# Windshield or Blade flap?



## skamaniac (Aug 24, 2009)

Which works best for keeping snow out of your face? Or both?


----------



## IPLOWSNO (Oct 11, 2008)

windshield works awesome as it is powder thast hits yeah and melts quickly making you cold and wet imo


----------



## JoeCool (Oct 29, 2009)

Both would work best. Windshield is a couple bucks and the flap can be almost free. In fact if money for a windshield is an issue just buy some thin lexan at a plastic supplier and fab up some brackets from flat steel and u-bolts.


----------



## EaTmYtAiLpIpEs (Aug 23, 2007)

I had a windshield on my quad. I personally didnt care for it. When the snow hit it it didnt come off I had to keep wiping it off. And me being so tall sitting down on the quad the cold air went right over the windshield and hit me right in the forehead haha.


----------



## Blademasters (Oct 17, 2009)

*If you had to choose...*

The flap works best, but I have both and love it. My windshield also keeps wind off of my hands and instruments.


----------



## mercer_me (Sep 13, 2008)

Both would work the best. But if your only getting one get a wind shield IMO. I have one and it helps out a ton, it you can duck behind it and all the snow stays out of her face.


----------



## EaTmYtAiLpIpEs (Aug 23, 2007)

If I was you I would get a flap then get handguards thats what I did but I didn't get a snow flap. I might get one on this new plow.


----------



## T&M SnowMan (Sep 29, 2008)

EaTmYtAiLpIpEs;860604 said:


> If I was you I would get a flap then get handguards thats what I did but I didn't get a snow flap. I might get one on this new plow.


I have a windshield and flap, but if its snowing....you still get snow on you.......haha....

Information shown ▸
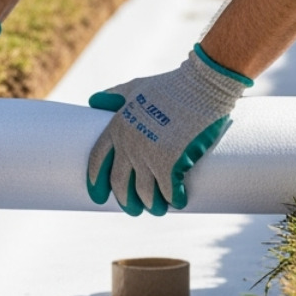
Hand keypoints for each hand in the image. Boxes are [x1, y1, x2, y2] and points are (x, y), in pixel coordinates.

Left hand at [85, 45, 251, 214]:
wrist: (201, 85)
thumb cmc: (171, 85)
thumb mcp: (136, 88)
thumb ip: (115, 95)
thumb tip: (93, 100)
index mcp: (117, 126)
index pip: (97, 161)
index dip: (96, 181)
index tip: (97, 196)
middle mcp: (129, 144)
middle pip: (120, 182)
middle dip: (125, 200)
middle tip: (133, 210)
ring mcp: (149, 154)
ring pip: (144, 192)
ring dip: (151, 205)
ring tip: (158, 210)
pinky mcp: (171, 162)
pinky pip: (169, 191)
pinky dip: (174, 200)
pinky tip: (178, 202)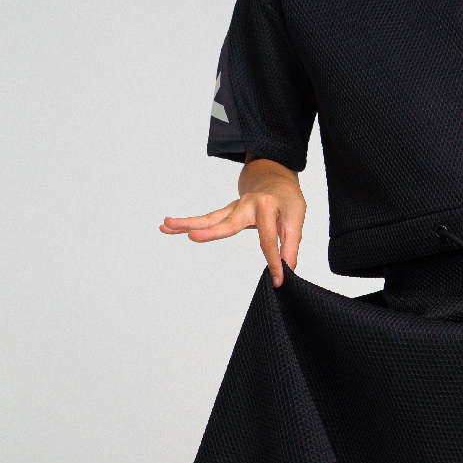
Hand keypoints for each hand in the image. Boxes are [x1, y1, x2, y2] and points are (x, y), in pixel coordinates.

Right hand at [160, 159, 305, 287]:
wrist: (277, 182)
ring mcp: (234, 208)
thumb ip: (291, 246)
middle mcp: (247, 204)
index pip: (268, 239)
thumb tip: (287, 270)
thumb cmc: (287, 202)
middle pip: (227, 223)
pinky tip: (168, 227)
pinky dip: (189, 224)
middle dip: (211, 233)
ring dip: (187, 223)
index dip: (273, 262)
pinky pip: (207, 219)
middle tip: (192, 239)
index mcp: (267, 206)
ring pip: (209, 218)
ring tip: (165, 226)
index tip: (277, 280)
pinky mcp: (227, 212)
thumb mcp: (296, 220)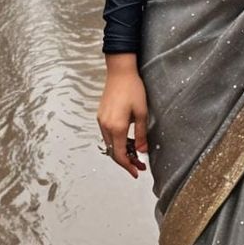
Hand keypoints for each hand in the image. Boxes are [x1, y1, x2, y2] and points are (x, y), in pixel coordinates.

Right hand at [98, 56, 149, 177]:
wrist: (120, 72)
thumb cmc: (133, 89)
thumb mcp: (142, 113)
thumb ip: (141, 134)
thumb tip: (142, 151)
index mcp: (117, 127)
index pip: (120, 155)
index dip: (128, 166)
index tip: (136, 172)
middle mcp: (106, 126)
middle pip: (113, 152)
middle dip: (126, 162)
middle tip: (139, 166)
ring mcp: (101, 121)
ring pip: (110, 144)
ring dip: (121, 152)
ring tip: (135, 153)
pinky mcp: (101, 116)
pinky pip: (108, 135)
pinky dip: (117, 142)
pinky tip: (127, 141)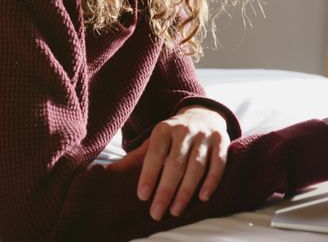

Requirement 1 ▸
Reproduce the portion of the windshield-versus-flap thread between "The flap works" and "of her face.", inclusive.
Requirement 2 ▸
Pick up the windshield-versus-flap thread after its final post and extend it.

Answer 1 ▸
The flap works best, but I have both and love it. My windshield also keeps wind off of my hands and instruments.


----------



## mercer_me (Sep 13, 2008)

Both would work the best. But if your only getting one get a wind shield IMO. I have one and it helps out a ton, it you can duck behind it and all the snow stays out of her face.

Answer 2 ▸
hey EatMyTailPipes...you have any closer pictures of your plow frame, I'd like to see how you did your frame and springs, and mount, as it looks a little different then most..I always like seeing peoples different ideas...thanks!


----------



## EaTmYtAiLpIpEs (Aug 23, 2007)

T&M SnowMan;861131 said:


> I have a windshield and flap, but if its snowing....you still get snow on you.......haha....
> 
> hey EatMyTailPipes...you have any closer pictures of your plow frame, I'd like to see how you did your frame and springs, and mount, as it looks a little different then most..I always like seeing peoples different ideas...thanks!


ya I do snowman. I built the push tubes and stuff myself. The plow itself is from a farmall tractor haha. Here are some more pics I can take some more if you want. I just bought a 60" arctic cat poly plow that I am going to begin using this year. It will be lighter for the quad, less strain on the front end.


----------



## T&M SnowMan (Sep 29, 2008)

thanks for the pics, just wanted to see push tube design so those worked...another idea to toss around!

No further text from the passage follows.